Functional Convergence of Berry's Nodal Lengths: Approximate Tightness and Total Disorder

TL;DR

This paper establishes functional limit theorems for Berry's random wave model's nodal lengths in high-energy limits, revealing Gaussian total disorder behavior and advancing understanding of nodal set fluctuations.

Contribution

It provides the first detailed analysis of the high-energy asymptotics of nodal lengths, including their convergence to a Gaussian total disorder field, using Wiener chaos projections and Gaussian process techniques.

Findings

Nodal lengths converge to a Gaussian total disorder field

High-energy fluctuations are characterized by second Wiener chaos projections

Established tightness and functional convergence for discretized nodal lengths

Abstract

We consider Berry's random planar wave model (1977), and prove spatial functional limit theorems - in the high-energy limit - for discretized and truncated versions of the random field obtained by restricting its nodal length to rectangular domains.
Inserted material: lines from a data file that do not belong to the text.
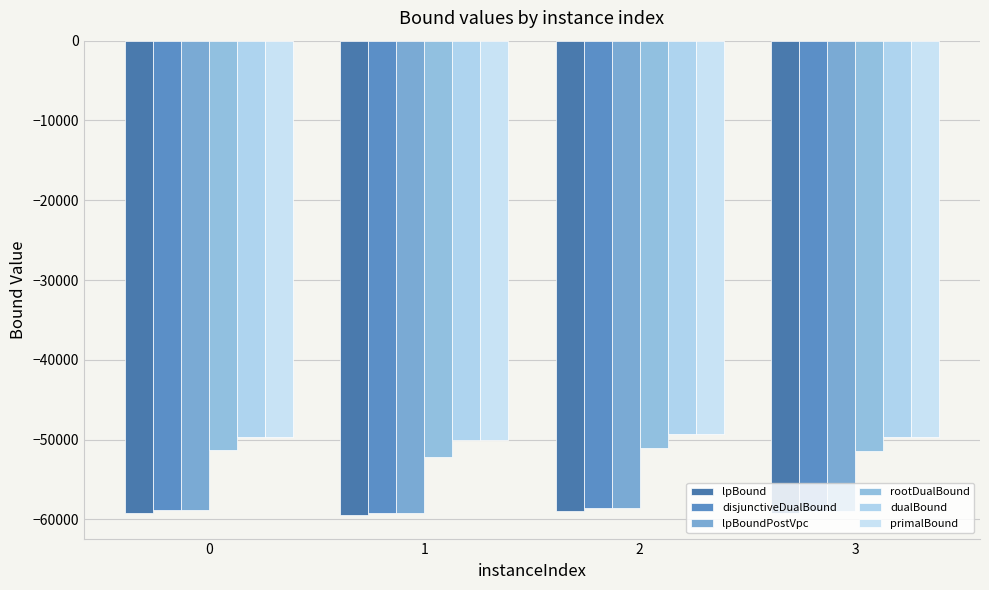

Does the chart contain any negative values?

Yes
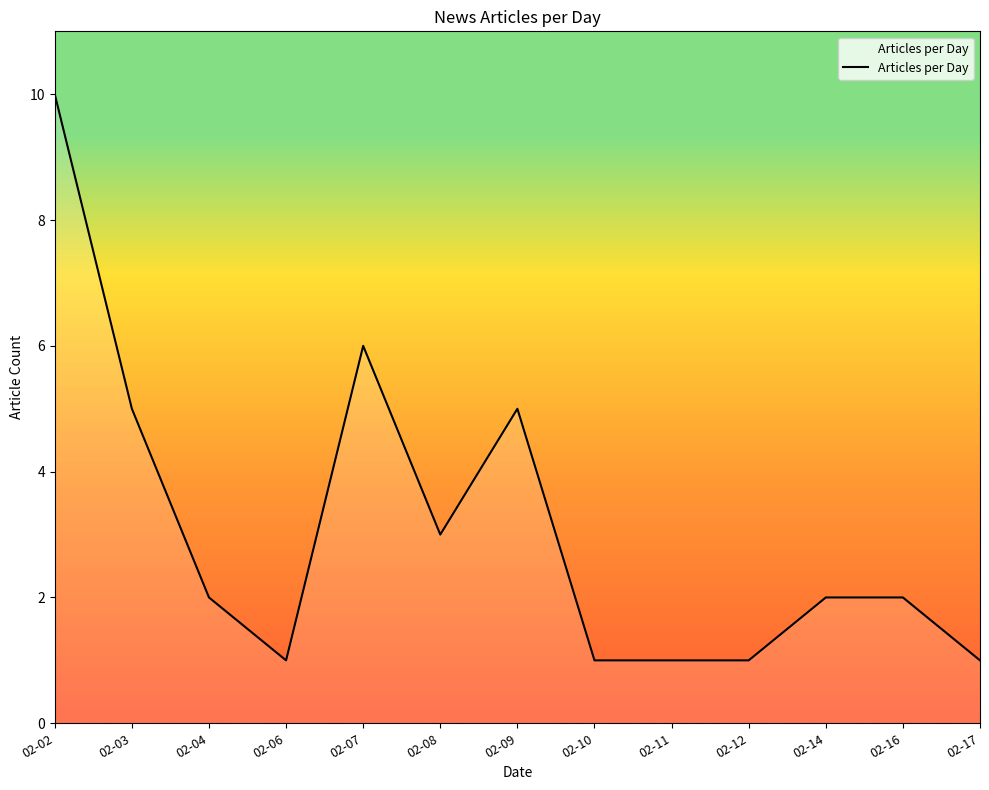

The value at 02-11 is 1. True or false?

True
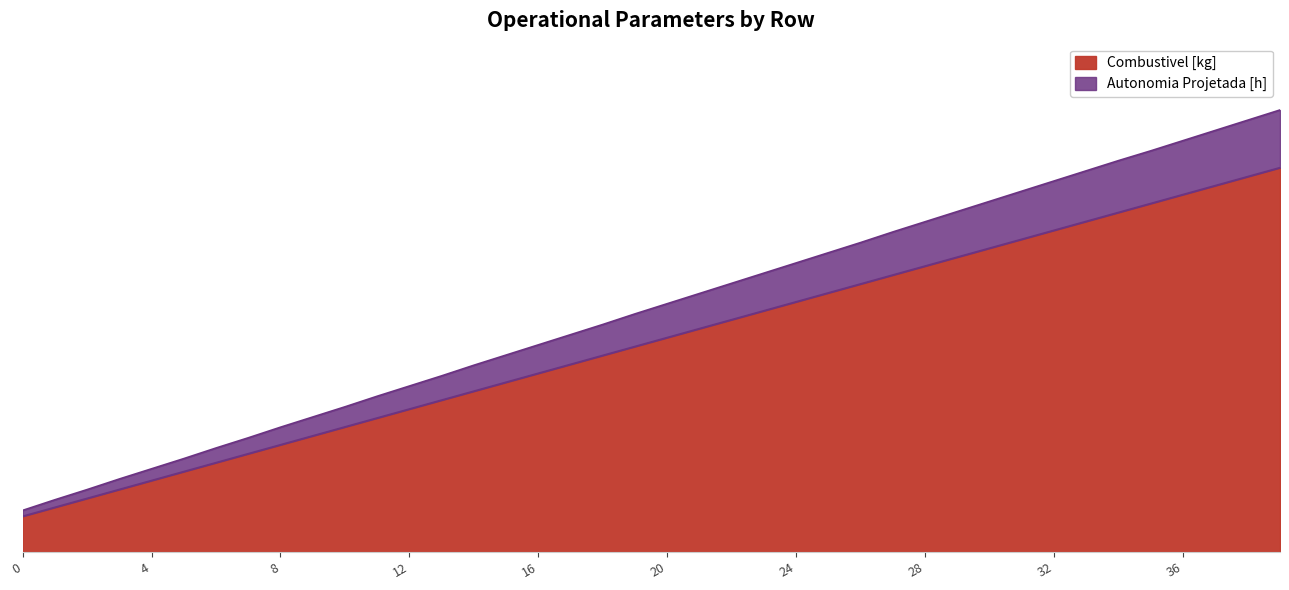

True or false: Autonomia Projetada [h] has a value of 4.1 at 10.

True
Our analysis is crucially based on a detailed study of the projection of nodal lengths onto the so-called second Wiener chaos, whose high-energy fluctuations are given by a Gaussian total disorder field indexed by polygonal curves. Such an exact characterization is then combined with moment estimates for suprema of stationary Gaussian random fields, and with a tightness criterion by Davydov and Zikitis (2005).